■ INSTRUCTIONS FOR THE TASK:
Copy the text of all the material below word for word, leaving out the pictures.

■ Images of plotted data:
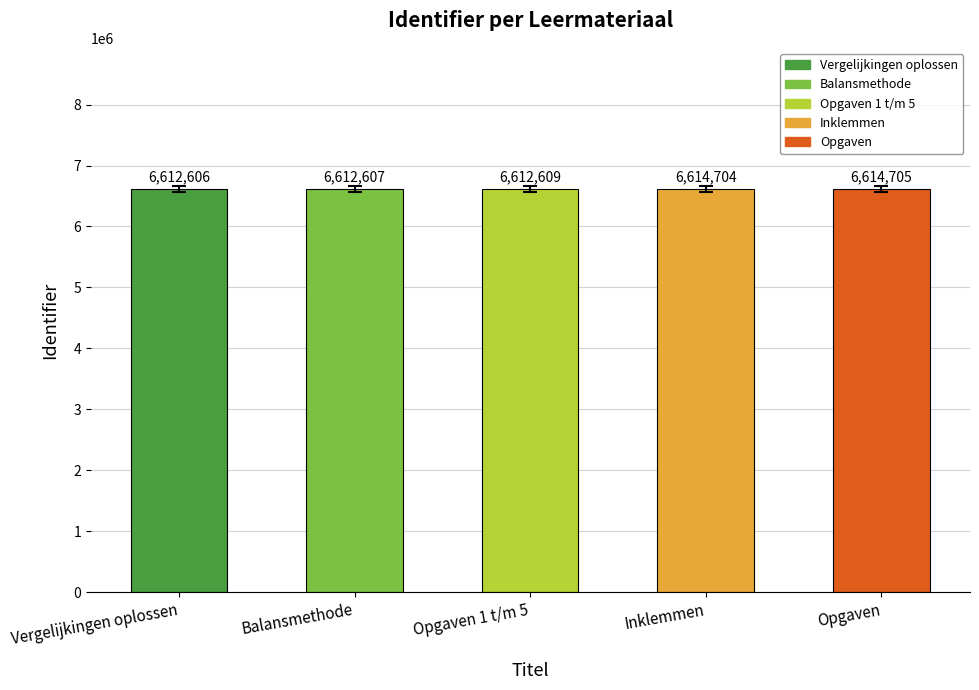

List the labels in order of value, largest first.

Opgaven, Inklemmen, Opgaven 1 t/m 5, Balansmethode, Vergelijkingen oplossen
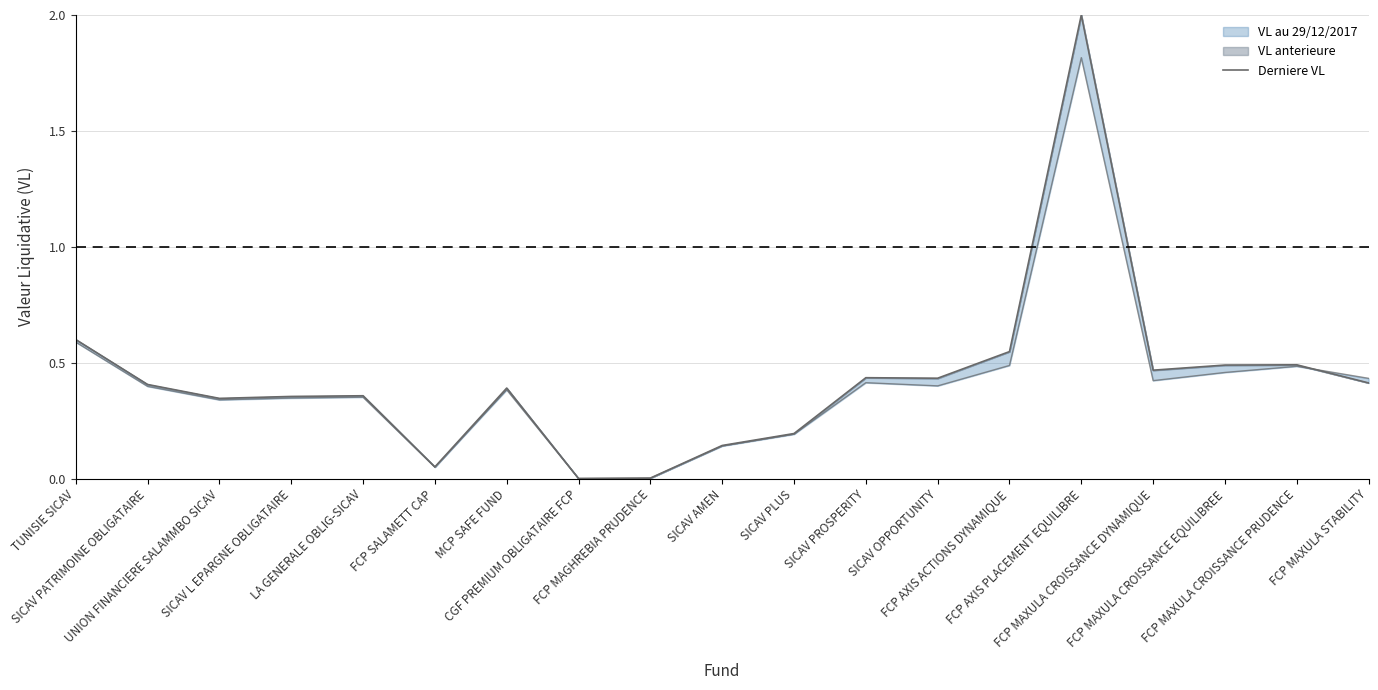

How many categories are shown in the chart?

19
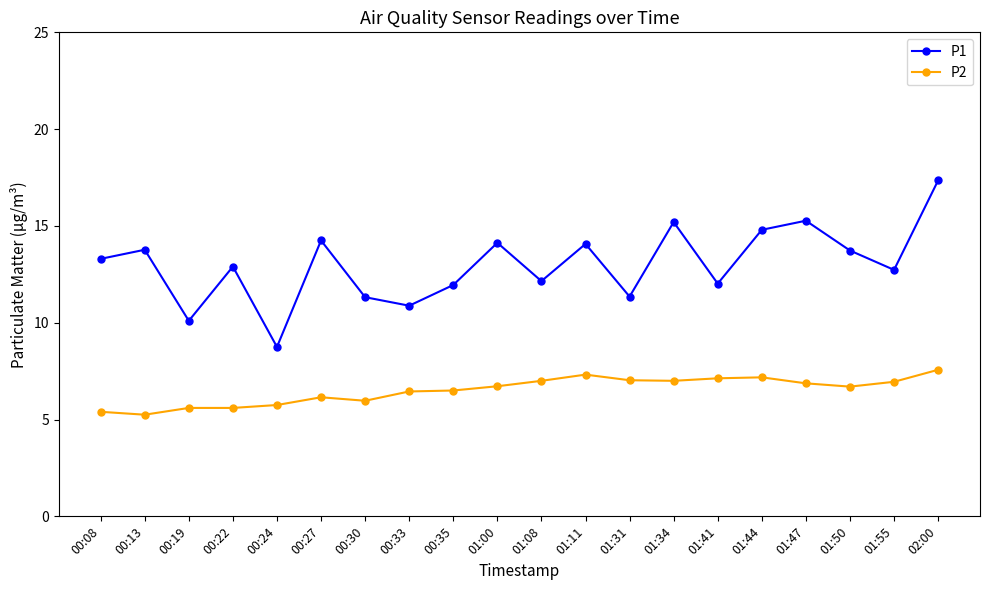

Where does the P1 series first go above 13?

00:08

■ WRITTEN ANSWER:
List the labels in order of value, largest first.

Opgaven, Inklemmen, Opgaven 1 t/m 5, Balansmethode, Vergelijkingen oplossen

How many categories are shown in the chart?

19

Where does the P1 series first go above 13?

00:08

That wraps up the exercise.